The Stand

Startled, she looked toward the building that housed the men's and women's toilets, and felt a moment of utter confused fear. A tall figure was standing in the shadows of the short passageway running through the center of the dual comfort station, and for just a moment she thought...

Then the figure stepped out and it was Larry, dressed in faded jeans and a khaki shirt. Fran relaxed.

"Did I scare you?" he asked.

"You did, just a little." She sat down in one of the swings, the thud of her heart beginning to slow. "I just saw a shape, standing there in the dark..."

"I'm sorry. I thought it might be safer, even though there's no direct line of sight from here to Harold's place. I see you rode a bicycle, too."

She nodded. "Quieter."

"I stowed mine out of sight in that shelter." He nodded to an open-walled, low-roofed building by the playground.

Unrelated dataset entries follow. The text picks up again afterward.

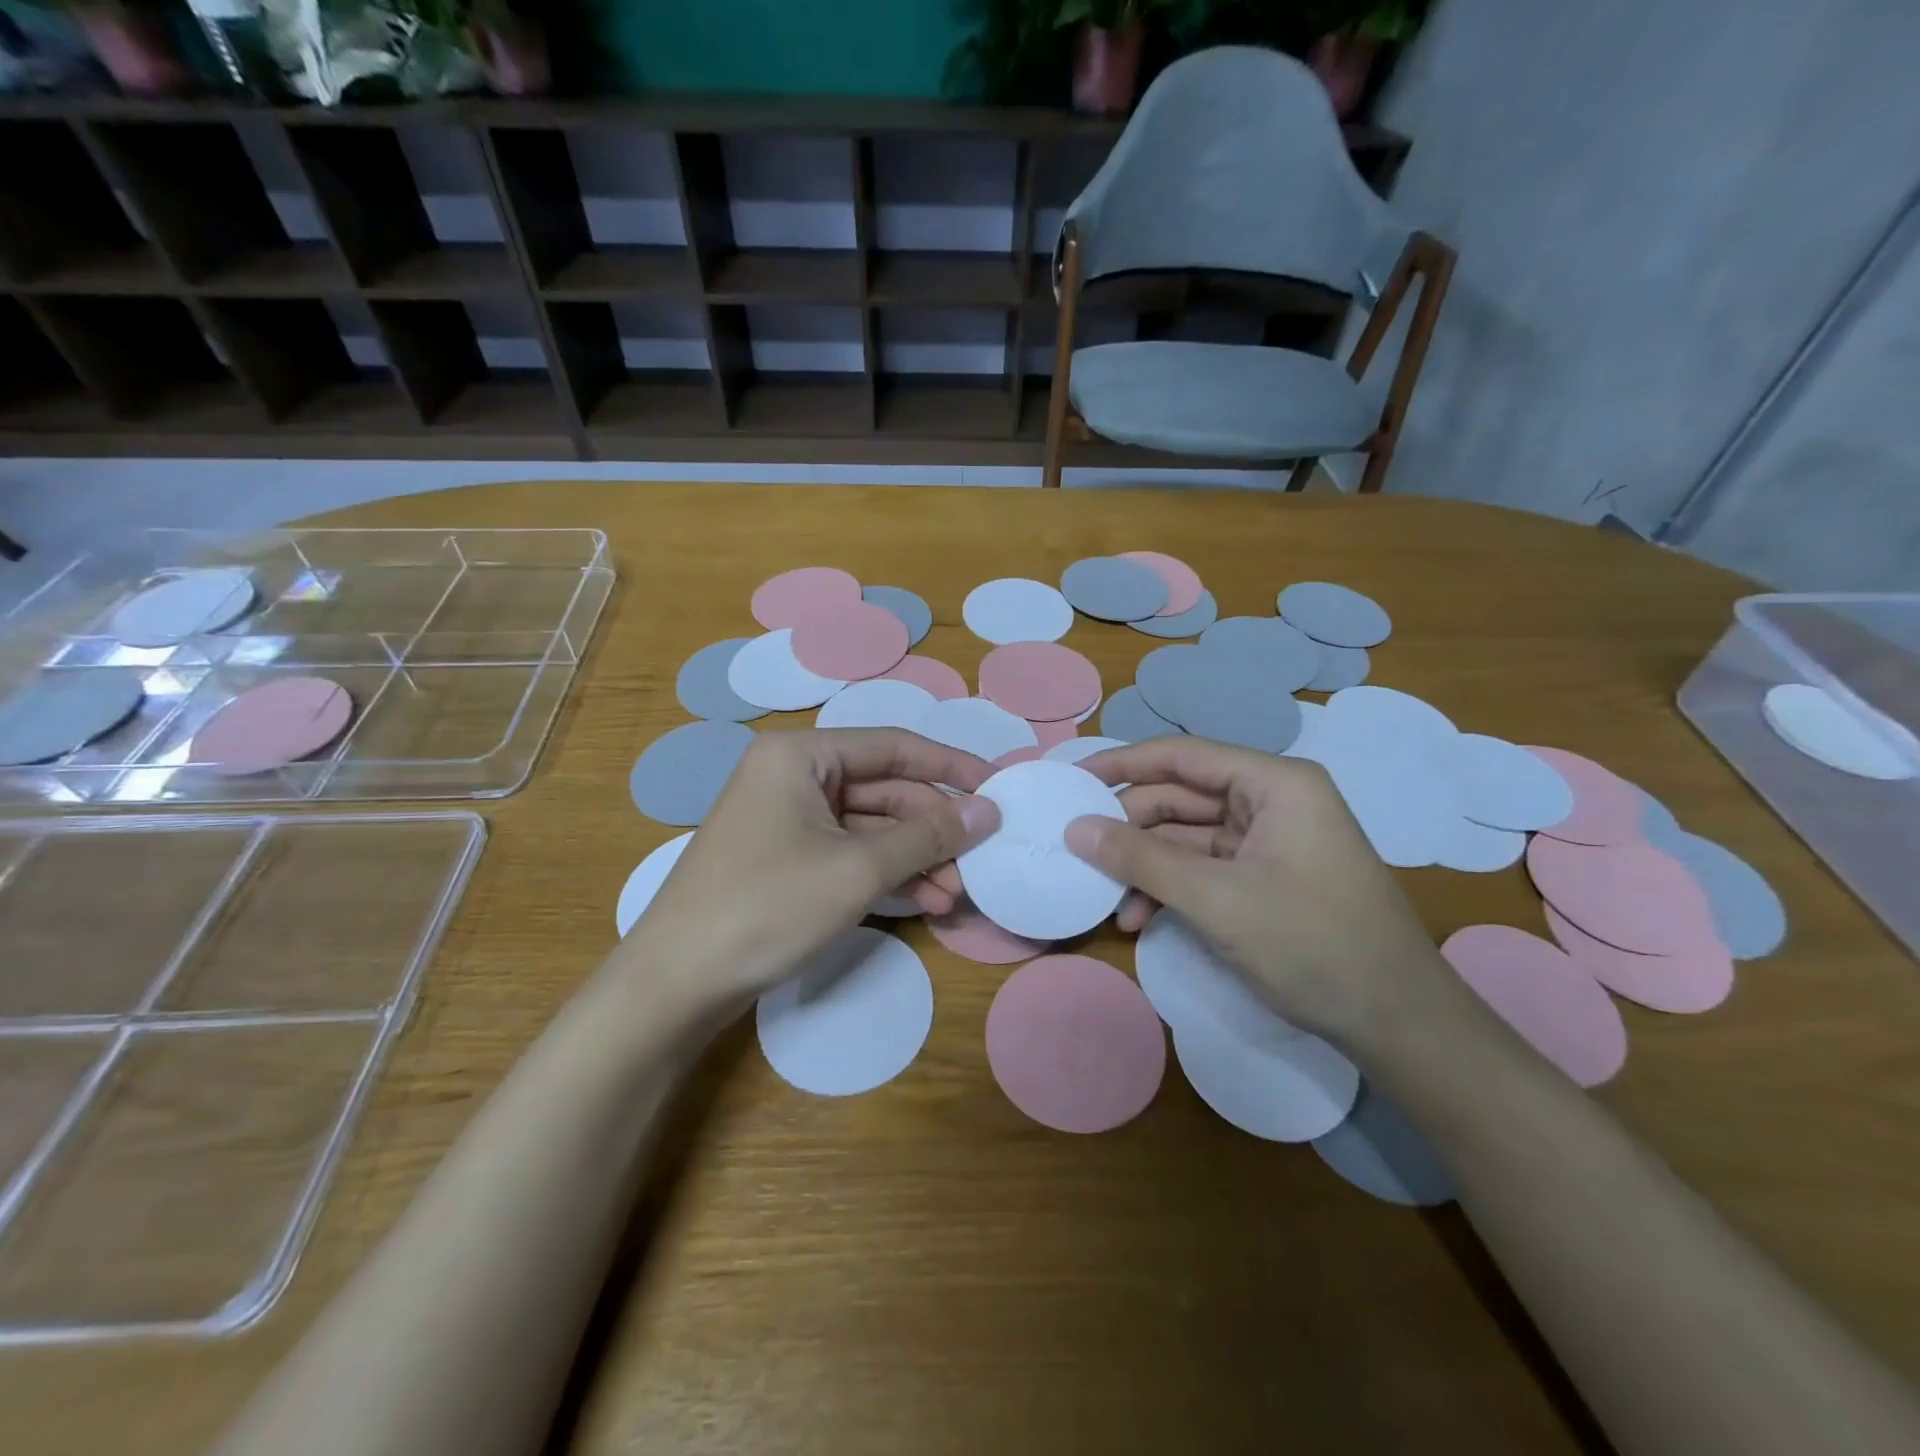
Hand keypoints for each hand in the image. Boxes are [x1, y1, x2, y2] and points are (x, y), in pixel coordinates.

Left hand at [614, 729, 999, 1010]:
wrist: (677, 985)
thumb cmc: (768, 908)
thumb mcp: (859, 869)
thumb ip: (929, 835)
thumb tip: (988, 810)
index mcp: (801, 755)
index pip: (894, 747)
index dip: (951, 766)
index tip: (998, 788)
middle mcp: (793, 775)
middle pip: (885, 790)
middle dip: (933, 829)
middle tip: (977, 863)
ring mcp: (788, 819)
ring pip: (871, 827)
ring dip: (916, 858)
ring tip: (955, 896)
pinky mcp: (787, 858)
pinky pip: (850, 853)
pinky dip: (887, 874)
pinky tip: (924, 901)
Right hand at [1065, 737, 1466, 1050]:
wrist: (1397, 1023)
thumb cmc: (1311, 943)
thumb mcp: (1215, 899)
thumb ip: (1140, 859)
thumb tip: (1076, 829)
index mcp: (1275, 783)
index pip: (1182, 756)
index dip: (1123, 765)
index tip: (1073, 780)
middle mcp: (1273, 801)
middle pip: (1182, 797)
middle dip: (1131, 827)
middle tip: (1081, 850)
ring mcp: (1272, 840)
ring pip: (1188, 837)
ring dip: (1147, 866)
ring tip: (1109, 898)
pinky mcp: (1268, 877)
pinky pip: (1205, 867)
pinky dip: (1172, 888)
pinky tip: (1141, 918)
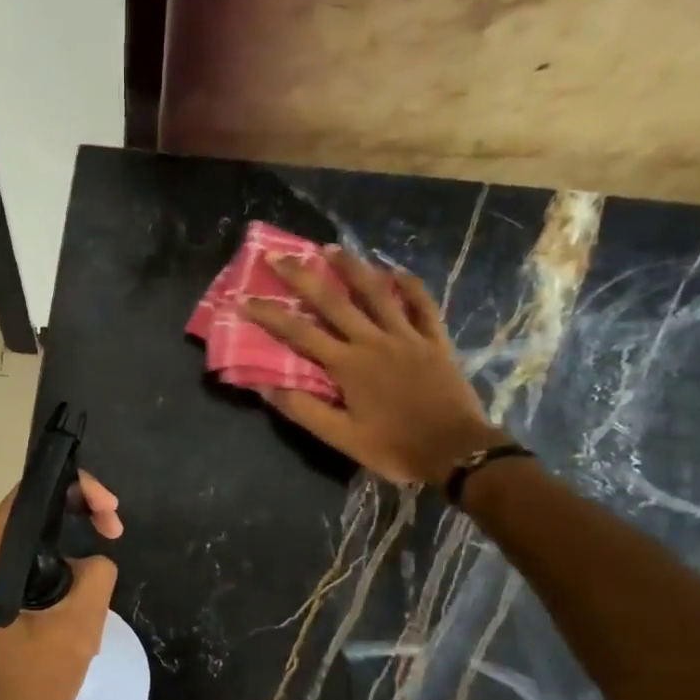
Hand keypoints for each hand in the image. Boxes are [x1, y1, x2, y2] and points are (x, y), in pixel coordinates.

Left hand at [0, 471, 121, 699]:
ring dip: (70, 555)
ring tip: (99, 583)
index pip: (28, 496)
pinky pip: (25, 573)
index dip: (75, 489)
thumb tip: (95, 560)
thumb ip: (96, 577)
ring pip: (31, 547)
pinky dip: (56, 577)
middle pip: (30, 518)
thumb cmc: (27, 686)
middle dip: (77, 518)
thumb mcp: (76, 629)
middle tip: (115, 532)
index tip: (109, 512)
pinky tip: (79, 605)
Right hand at [240, 247, 508, 486]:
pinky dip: (409, 285)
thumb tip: (266, 387)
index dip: (270, 315)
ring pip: (377, 292)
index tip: (244, 299)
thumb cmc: (394, 447)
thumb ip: (304, 410)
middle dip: (302, 276)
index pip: (299, 333)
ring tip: (330, 248)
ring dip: (352, 267)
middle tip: (280, 255)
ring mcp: (408, 337)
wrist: (455, 451)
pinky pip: (422, 304)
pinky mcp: (435, 341)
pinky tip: (396, 270)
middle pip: (334, 301)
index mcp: (348, 366)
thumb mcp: (341, 438)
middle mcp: (374, 341)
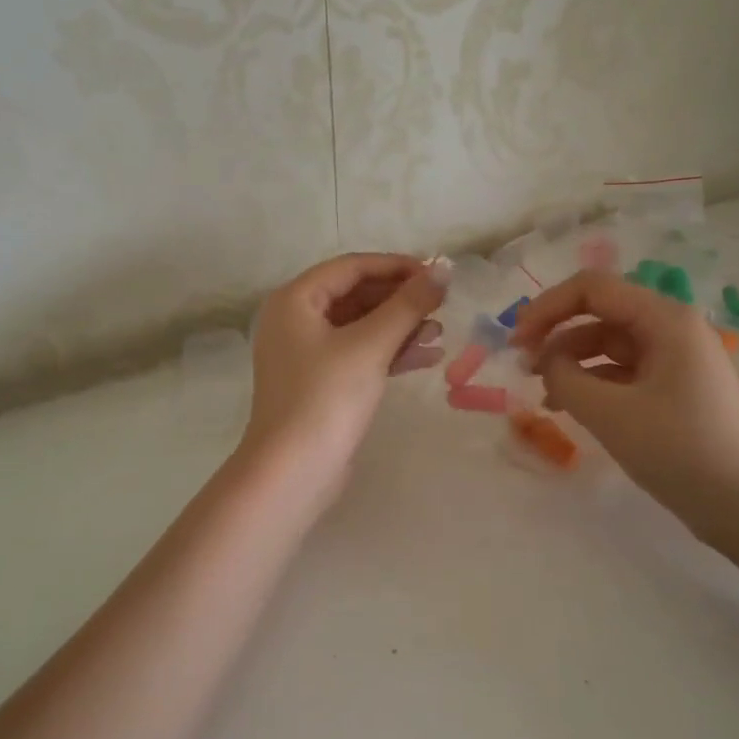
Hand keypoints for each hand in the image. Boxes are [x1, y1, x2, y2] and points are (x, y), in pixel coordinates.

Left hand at [243, 254, 446, 504]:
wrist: (293, 472)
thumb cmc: (326, 397)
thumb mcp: (371, 345)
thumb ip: (408, 304)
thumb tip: (445, 268)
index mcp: (296, 300)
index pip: (352, 267)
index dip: (397, 266)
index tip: (437, 274)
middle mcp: (296, 319)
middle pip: (357, 294)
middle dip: (400, 299)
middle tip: (443, 303)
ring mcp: (307, 353)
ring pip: (361, 326)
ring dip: (400, 326)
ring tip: (440, 331)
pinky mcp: (321, 382)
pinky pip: (359, 353)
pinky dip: (390, 352)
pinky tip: (428, 357)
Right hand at [509, 271, 738, 543]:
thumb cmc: (680, 450)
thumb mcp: (610, 413)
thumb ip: (564, 377)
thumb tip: (547, 362)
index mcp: (665, 319)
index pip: (592, 288)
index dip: (547, 307)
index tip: (516, 341)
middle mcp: (672, 329)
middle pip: (600, 314)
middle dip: (557, 336)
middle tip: (523, 368)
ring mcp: (676, 360)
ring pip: (609, 345)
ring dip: (571, 362)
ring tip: (544, 395)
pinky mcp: (675, 389)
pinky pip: (624, 372)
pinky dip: (593, 384)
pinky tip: (570, 408)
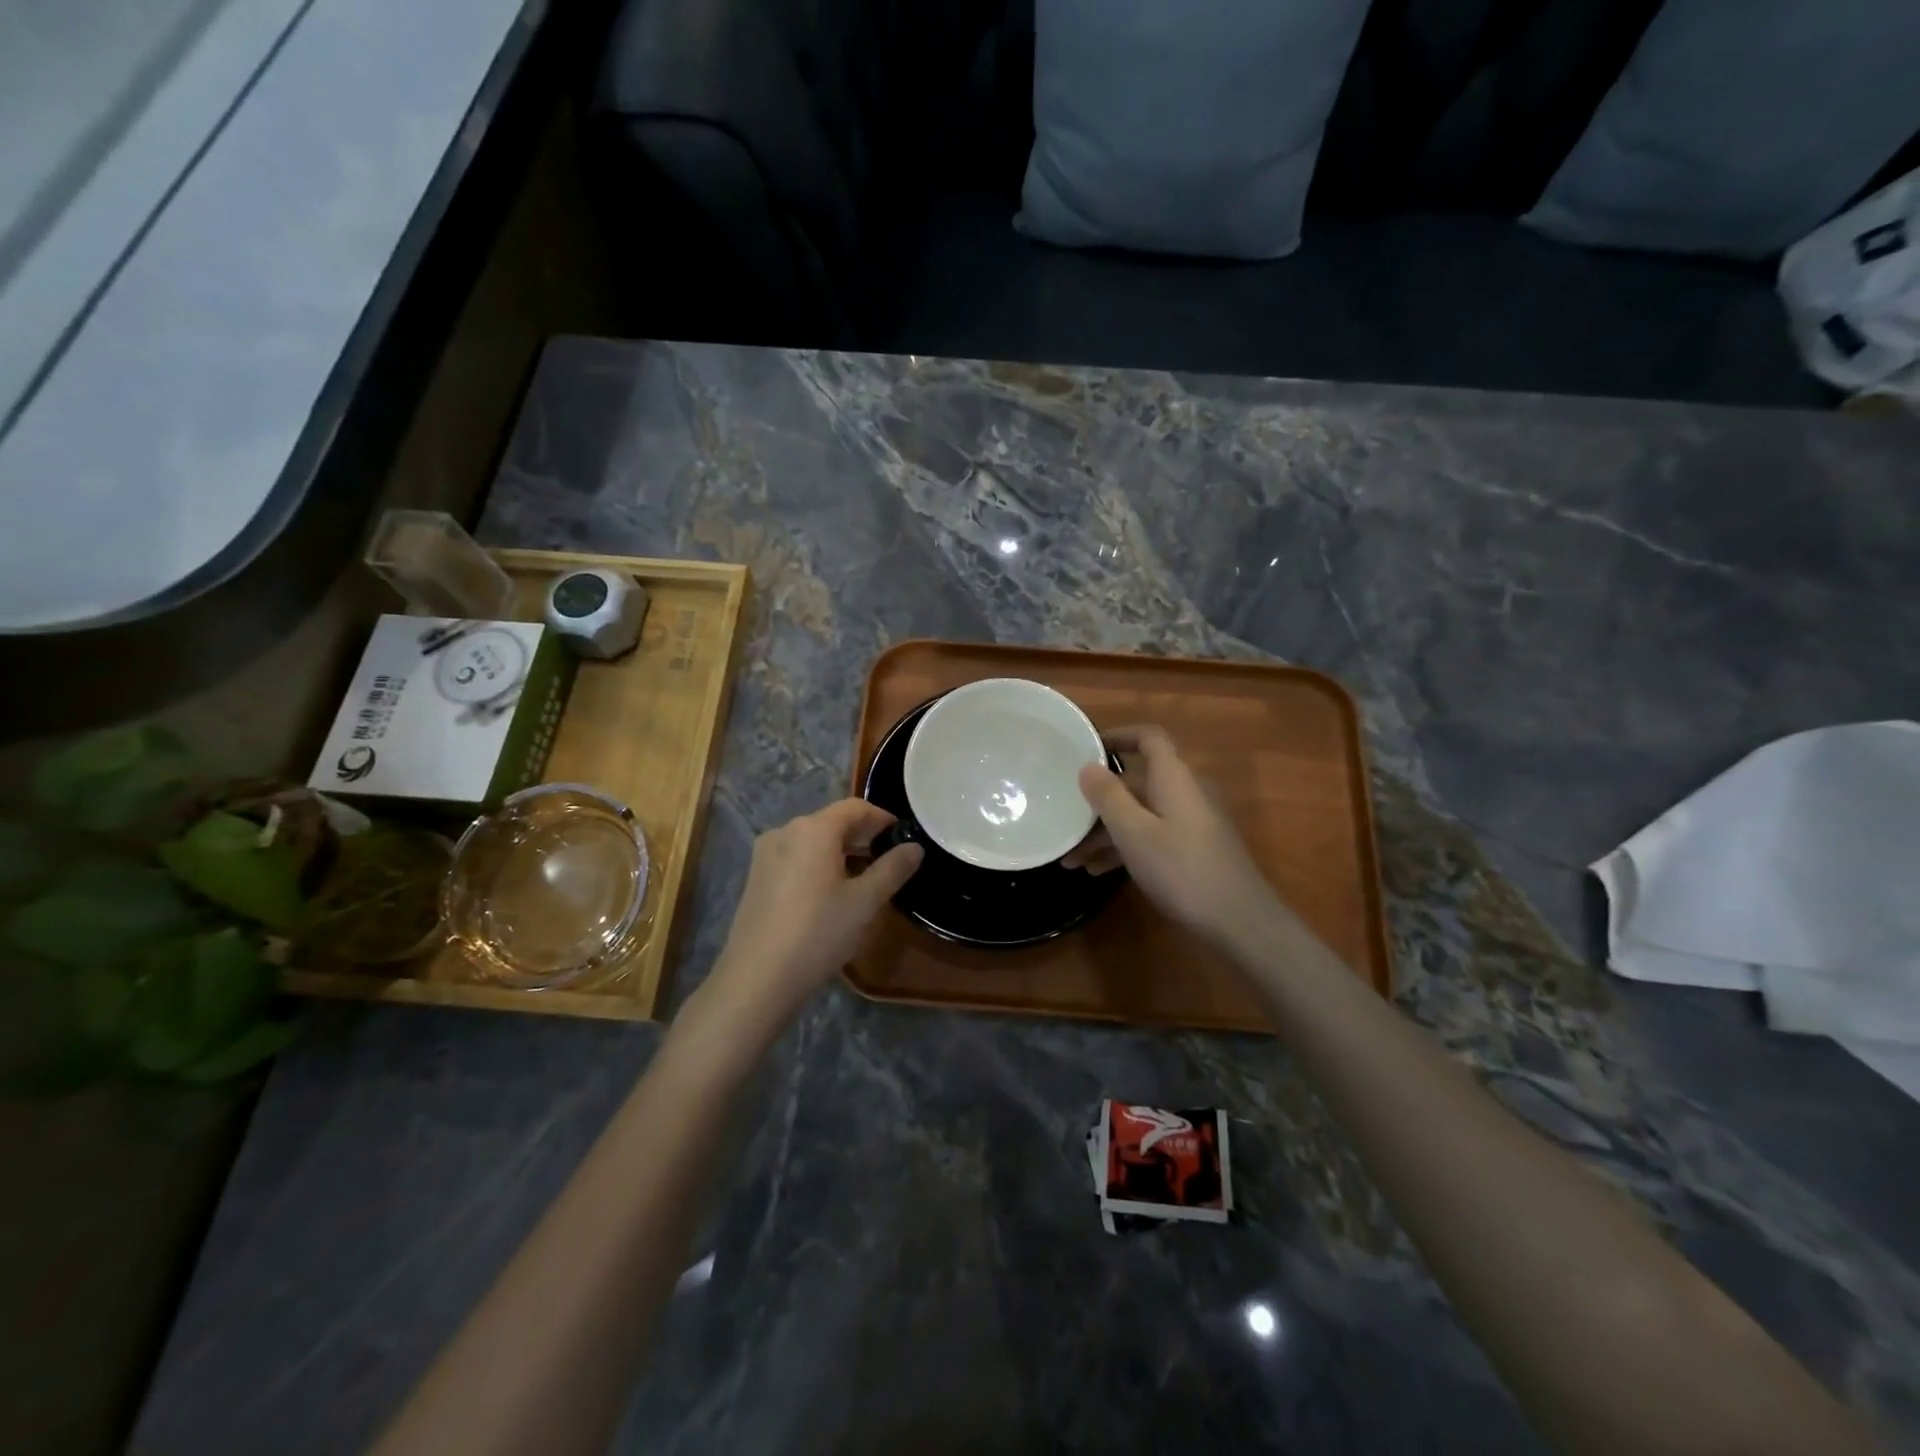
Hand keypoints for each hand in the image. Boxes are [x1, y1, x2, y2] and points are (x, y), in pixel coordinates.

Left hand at [704, 799, 922, 1031]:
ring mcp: (766, 855)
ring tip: (864, 878)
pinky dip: (818, 864)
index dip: (882, 817)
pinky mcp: (756, 878)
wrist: (756, 979)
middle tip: (889, 858)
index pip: (855, 807)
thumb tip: (915, 847)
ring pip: (812, 841)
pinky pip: (795, 858)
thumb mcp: (865, 902)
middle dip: (862, 835)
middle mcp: (785, 831)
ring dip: (841, 851)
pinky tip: (831, 893)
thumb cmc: (818, 933)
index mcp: (813, 829)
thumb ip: (893, 869)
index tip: (903, 836)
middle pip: (831, 821)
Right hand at [1064, 726, 1285, 949]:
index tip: (1087, 747)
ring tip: (1072, 858)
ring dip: (1107, 832)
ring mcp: (1193, 823)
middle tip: (1066, 816)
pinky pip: (1152, 836)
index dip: (1119, 736)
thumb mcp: (1134, 833)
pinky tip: (1098, 872)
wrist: (1239, 921)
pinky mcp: (1195, 850)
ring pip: (1142, 814)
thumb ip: (1108, 797)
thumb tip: (1088, 766)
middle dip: (1100, 800)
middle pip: (1137, 783)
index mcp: (1174, 778)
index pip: (1149, 738)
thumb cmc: (1181, 869)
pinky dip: (1126, 848)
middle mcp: (1186, 793)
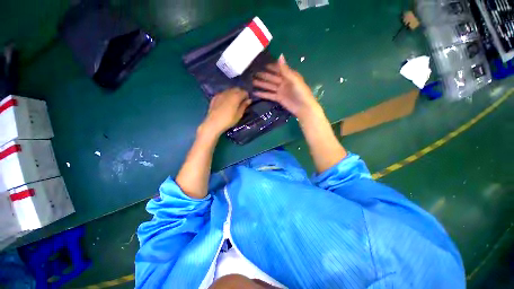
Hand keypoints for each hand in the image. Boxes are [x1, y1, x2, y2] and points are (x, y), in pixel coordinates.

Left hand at [200, 87, 250, 136]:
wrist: (213, 123)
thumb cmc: (228, 120)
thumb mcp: (239, 115)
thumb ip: (244, 106)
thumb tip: (249, 100)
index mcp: (236, 96)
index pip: (244, 92)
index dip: (247, 96)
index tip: (247, 102)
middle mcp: (229, 92)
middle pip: (237, 89)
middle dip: (240, 93)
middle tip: (241, 101)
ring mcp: (221, 94)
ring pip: (229, 90)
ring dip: (233, 94)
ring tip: (234, 102)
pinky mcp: (215, 97)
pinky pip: (223, 93)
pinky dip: (227, 96)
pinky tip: (226, 103)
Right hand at [253, 55, 321, 119]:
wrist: (303, 107)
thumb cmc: (301, 92)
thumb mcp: (294, 79)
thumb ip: (285, 69)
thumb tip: (280, 55)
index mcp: (288, 75)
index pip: (277, 69)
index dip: (269, 66)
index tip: (260, 64)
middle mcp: (283, 81)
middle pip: (271, 77)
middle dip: (263, 75)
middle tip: (252, 73)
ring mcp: (280, 90)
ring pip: (269, 86)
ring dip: (261, 84)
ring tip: (251, 82)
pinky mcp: (278, 98)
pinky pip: (269, 95)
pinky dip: (263, 94)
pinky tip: (255, 93)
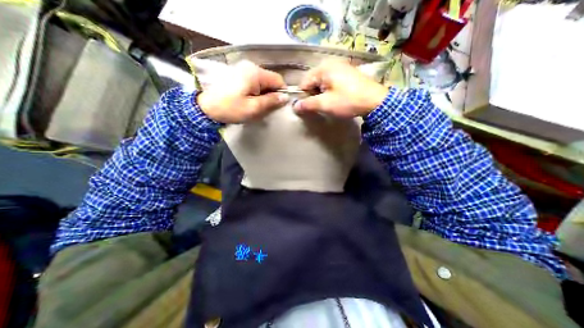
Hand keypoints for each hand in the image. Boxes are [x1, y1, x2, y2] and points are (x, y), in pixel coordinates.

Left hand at [195, 60, 288, 122]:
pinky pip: (254, 82)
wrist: (205, 107)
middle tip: (265, 108)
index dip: (281, 93)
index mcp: (255, 73)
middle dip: (271, 94)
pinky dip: (256, 91)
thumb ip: (271, 102)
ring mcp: (243, 69)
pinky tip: (249, 99)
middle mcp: (250, 67)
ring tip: (255, 105)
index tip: (278, 105)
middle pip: (270, 80)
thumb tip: (286, 97)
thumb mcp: (253, 108)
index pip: (278, 80)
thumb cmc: (230, 108)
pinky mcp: (238, 73)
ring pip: (263, 82)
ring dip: (263, 94)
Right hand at [292, 60, 386, 117]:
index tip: (308, 107)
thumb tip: (295, 106)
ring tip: (328, 103)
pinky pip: (331, 82)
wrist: (375, 101)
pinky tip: (335, 98)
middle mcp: (330, 63)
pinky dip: (329, 91)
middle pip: (313, 81)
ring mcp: (340, 67)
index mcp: (323, 68)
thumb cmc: (348, 101)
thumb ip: (308, 104)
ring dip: (321, 94)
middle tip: (320, 106)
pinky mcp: (347, 73)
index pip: (304, 82)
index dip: (303, 96)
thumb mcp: (325, 104)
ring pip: (322, 82)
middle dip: (313, 95)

Frannie trundled her bike between the swings and the slide and into the shelter. The odor inside was musty and fetid. The place had been a make-out spot for kids too young or too stoned to drive, she guessed. It was littered with beer bottles and cigarette ends. There was a crumpled pair of panties in the far corner and the remains of a small fire in the near one. She parked her bike next to Larry's and came back outside quickly. In those shadows, with the scent of that long-dead sex-musk in her nose, it was too easy to imagine the dark man standing just behind her, his twisted coathanger in hand.

"Regular Holiday Inn, isn't it?" Larry said dryly.

"Not my idea of pleasant accommodations," Fran said with a little shiver. "No matter what comes of this, Larry, I want to tell Stu everything tonight."

Larry nodded. "Yeah, and not just because he's on the committee. He's also the marshal."

Fran looked at him, troubled. Really for the first time she understood that this expedition might end with Harold in jail. They were going to sneak into his house without a warrant or anything and poke around.

"Oh, bad," she said.

"Not too good, is it?" he agreed. "You want to call it off?"

She thought for a long time and then shook her head.

"Good. I think we ought to know, one way or the other."

"Are you sure they're both gone?"

"Yes. I saw Harold driving one of the Burial Committee trucks early this morning. And all the people who were on the Power Committee were invited over for the tryout."

"You sure she went?"

"It would look damn funny if she didn't, wouldn't it?"

Fran thought that over, then nodded. "I guess it would. By the way, Stu said they hope to have most of the town electrified again by the sixth."

"That's going to be a mighty day," Larry said, and thought how nice it would be to sit down in Shannon's or the Broken Drum with a big Fender guitar and an even bigger amp and play something - anything, as long as it was simple and had a heavy beat - at full volume. "Gloria," maybe, or "Walkin' the Dog." Just about anything, in fact, except "Baby, Can You Dig Your Man?"

"Maybe," Fran said, "we ought to have a cover story, though. Just in case."

Larry grinned crookedly. "Want to say we're selling magazine subscriptions if one of them comes back?"

"Har-har, Larry."

"Well, we could say we came to tell her what you just told me about getting the juice turned on again. If she's there."

Fran nodded. "Yes, that might be okay."

"Don't kid yourself, Fran. She'd be suspicious if we told her we'd come up because Jesus Christ just appeared and is walking back and forth on top of the City Reservoir."

"If she's guilty of something."

"Yes. If she's guilty of something."

"Come on," Fran said after a moment's thought. "Let's go."

There was no need for the cover story. Steady hard rapping at first the front and then the back door convinced them that Harold's house was indeed empty. It was just as well, Fran thought - the more she thought about the cover they'd worked out, the thinner it seemed.

"How did you get in?" Larry asked.

"The cellar window."

They went around to the side of the house and Larry pulled and tugged fruitlessly at the window while Fran kept watch.

"Maybe you did," he said, "but it's locked now."

"No, it's just sticking. Let me try."

But she had no better luck. Sometime between her first clandestine trip out here and now, Harold had locked up tight.

"What do we do now?" she asked him.

"Let's break it."

"Larry, he'll see it."

"Let him. If he doesn't have anything to hide, he'll think it was just a couple of kids, breaking windows in empty houses. It sure looks empty, with all the shades pulled down. And if he does have something to hide, it'll worry him plenty and he deserves to be worried. Right?"

She looked doubtful but didn't stop him as he took off his shirt, wrapped it around his fist and forearm, and crunched the basement window. Glass tinkled inward and he felt around for the catch.

"Here tis." He released it and the window slid back. Larry slipped through and turned to help her. "Be careful, kiddo. No miscarriages in Harold Lauder's basement, please."

He caught her under the arms and eased her down. They looked around the rumpus room together. The croquet set stood sentinel. The air-hockey table was littered with little snips of colored electrical wire.